» **Exercise aim**:
Search the listing below for the word "Aspose" and copy each line where it appears.

(Dataset records begins)

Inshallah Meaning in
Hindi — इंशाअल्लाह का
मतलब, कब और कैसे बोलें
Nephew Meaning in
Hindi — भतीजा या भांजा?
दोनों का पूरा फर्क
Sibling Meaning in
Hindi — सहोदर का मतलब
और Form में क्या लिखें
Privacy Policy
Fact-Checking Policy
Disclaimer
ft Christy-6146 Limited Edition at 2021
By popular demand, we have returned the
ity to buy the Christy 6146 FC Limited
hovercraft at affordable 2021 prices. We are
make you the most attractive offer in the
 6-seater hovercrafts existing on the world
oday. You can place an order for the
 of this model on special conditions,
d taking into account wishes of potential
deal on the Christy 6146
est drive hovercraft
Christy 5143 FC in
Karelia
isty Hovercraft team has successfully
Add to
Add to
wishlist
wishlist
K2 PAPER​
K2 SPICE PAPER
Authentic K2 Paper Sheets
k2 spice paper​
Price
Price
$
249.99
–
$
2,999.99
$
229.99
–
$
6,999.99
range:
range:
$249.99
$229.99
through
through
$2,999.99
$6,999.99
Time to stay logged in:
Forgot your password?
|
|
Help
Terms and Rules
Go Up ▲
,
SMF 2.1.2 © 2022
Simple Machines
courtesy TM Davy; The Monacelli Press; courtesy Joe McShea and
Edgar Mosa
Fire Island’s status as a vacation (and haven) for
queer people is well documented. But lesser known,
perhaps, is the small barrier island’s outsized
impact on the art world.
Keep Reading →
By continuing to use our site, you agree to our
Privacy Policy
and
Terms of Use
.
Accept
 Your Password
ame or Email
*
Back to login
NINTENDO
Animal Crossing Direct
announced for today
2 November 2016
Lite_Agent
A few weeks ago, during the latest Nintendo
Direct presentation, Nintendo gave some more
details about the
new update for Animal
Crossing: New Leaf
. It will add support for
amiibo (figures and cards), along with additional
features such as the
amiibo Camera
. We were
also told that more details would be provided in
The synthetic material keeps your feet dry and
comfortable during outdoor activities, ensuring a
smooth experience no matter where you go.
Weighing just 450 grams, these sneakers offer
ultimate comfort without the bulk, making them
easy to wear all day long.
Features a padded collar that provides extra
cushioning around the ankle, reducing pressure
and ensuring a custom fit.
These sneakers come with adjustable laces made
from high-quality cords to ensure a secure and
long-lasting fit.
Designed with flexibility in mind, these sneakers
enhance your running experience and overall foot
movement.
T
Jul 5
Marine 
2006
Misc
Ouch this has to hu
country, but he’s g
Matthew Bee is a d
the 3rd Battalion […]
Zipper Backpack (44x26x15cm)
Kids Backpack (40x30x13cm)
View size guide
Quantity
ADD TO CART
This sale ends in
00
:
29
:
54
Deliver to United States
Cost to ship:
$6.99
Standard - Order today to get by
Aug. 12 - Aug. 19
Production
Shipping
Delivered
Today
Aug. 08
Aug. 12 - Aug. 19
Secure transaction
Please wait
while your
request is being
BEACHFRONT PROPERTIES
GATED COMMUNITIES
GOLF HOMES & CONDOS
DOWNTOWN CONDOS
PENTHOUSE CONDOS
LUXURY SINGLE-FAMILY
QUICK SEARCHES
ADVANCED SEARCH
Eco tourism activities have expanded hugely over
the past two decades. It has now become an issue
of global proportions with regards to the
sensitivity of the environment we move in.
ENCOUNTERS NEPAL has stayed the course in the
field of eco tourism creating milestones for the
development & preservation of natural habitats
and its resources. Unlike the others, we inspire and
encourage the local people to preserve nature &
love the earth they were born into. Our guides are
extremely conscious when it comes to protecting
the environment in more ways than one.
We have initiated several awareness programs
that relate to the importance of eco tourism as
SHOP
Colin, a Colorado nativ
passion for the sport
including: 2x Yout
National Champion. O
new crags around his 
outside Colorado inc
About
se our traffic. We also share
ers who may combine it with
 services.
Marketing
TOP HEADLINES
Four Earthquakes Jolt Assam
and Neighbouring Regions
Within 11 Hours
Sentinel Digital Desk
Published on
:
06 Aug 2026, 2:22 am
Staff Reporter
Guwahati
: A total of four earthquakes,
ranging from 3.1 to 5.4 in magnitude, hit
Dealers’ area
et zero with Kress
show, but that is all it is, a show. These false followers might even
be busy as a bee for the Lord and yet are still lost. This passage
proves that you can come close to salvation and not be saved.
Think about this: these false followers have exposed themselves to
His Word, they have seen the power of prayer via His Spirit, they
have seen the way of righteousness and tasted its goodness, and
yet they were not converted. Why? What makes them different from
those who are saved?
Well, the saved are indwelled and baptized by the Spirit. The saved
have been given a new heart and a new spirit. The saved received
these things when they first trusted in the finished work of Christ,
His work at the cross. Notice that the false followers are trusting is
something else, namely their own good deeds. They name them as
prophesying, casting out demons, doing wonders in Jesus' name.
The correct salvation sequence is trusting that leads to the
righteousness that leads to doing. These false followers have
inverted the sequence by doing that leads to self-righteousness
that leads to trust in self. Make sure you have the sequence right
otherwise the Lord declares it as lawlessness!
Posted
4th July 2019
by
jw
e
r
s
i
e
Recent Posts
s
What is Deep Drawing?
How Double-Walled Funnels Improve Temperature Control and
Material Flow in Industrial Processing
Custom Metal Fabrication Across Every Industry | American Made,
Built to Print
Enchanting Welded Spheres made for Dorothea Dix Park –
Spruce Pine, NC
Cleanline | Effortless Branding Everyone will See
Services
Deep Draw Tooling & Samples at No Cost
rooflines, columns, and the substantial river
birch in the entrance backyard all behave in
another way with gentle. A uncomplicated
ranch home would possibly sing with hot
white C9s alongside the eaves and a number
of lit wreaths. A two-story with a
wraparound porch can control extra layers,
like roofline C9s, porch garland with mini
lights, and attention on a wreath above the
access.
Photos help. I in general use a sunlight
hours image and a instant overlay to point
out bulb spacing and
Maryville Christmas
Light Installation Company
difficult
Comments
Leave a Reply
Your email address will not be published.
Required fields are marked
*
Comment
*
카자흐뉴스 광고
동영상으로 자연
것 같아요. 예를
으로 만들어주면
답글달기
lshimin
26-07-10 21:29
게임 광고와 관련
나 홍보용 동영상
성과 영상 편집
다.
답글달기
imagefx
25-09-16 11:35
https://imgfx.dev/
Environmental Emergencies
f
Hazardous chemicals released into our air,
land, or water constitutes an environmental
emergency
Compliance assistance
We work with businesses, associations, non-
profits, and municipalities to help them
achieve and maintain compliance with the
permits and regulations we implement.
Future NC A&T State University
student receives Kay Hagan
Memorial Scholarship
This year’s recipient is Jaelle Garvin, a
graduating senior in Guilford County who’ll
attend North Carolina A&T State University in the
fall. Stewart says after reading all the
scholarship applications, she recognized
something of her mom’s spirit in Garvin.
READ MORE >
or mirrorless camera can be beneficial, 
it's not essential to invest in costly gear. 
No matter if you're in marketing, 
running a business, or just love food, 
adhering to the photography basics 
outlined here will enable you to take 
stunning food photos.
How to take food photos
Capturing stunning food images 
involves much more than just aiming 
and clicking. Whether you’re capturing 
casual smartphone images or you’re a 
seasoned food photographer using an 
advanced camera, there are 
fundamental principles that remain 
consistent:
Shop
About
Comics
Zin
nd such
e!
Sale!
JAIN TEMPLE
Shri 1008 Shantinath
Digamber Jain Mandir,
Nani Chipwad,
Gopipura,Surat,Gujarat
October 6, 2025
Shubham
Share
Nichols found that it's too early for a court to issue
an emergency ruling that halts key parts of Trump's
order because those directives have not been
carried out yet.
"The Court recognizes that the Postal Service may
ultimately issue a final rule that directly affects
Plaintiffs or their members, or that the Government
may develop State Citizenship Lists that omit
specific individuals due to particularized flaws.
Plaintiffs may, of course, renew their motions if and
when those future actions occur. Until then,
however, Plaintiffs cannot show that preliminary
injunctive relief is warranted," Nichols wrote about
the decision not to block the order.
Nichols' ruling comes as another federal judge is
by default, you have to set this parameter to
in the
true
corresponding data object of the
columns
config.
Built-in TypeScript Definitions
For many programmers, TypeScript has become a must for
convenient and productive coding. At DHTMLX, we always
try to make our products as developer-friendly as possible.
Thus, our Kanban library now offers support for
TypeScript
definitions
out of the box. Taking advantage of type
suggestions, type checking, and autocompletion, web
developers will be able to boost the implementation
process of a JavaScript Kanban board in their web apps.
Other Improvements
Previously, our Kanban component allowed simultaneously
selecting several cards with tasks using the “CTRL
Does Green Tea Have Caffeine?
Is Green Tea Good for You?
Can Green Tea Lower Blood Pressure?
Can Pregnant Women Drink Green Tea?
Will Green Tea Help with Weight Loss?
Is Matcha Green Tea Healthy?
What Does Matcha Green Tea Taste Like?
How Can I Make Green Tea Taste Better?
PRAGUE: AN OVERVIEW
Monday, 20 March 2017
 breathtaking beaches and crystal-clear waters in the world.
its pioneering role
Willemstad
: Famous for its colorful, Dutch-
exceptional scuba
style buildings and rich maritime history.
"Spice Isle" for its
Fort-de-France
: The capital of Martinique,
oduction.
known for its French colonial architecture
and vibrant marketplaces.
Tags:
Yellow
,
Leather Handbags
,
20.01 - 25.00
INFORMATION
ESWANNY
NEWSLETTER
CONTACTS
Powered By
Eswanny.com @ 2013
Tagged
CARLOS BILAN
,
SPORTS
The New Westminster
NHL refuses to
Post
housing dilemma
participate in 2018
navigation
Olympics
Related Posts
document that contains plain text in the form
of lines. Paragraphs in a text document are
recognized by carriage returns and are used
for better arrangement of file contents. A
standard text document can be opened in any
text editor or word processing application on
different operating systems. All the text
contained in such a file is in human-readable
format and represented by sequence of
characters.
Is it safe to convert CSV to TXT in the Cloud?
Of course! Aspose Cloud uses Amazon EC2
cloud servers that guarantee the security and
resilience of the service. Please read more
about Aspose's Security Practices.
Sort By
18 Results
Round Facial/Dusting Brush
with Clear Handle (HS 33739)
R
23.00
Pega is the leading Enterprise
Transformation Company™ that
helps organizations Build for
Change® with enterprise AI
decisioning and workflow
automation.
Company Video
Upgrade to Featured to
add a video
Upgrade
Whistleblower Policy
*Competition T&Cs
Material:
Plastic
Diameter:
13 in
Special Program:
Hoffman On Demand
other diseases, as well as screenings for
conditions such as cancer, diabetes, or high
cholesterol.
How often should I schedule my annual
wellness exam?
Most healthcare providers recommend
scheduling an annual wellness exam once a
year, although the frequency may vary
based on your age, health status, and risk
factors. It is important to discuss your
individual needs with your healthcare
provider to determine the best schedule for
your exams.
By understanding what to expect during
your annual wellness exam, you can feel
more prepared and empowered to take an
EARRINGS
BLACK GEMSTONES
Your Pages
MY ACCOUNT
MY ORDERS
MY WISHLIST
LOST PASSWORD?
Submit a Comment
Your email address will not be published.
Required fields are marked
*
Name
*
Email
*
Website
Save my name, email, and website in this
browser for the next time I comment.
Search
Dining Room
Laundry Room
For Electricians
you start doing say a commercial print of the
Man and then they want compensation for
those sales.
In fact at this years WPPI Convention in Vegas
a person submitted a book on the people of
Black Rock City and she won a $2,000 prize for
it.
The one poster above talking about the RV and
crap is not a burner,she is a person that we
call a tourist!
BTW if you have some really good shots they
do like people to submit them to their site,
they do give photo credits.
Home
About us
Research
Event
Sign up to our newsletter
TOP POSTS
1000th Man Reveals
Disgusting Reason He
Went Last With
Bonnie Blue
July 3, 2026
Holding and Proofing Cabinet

(Dataset records ends)

» **Task response**:
Of course! Aspose Cloud uses Amazon EC2
about Aspose's Security Practices.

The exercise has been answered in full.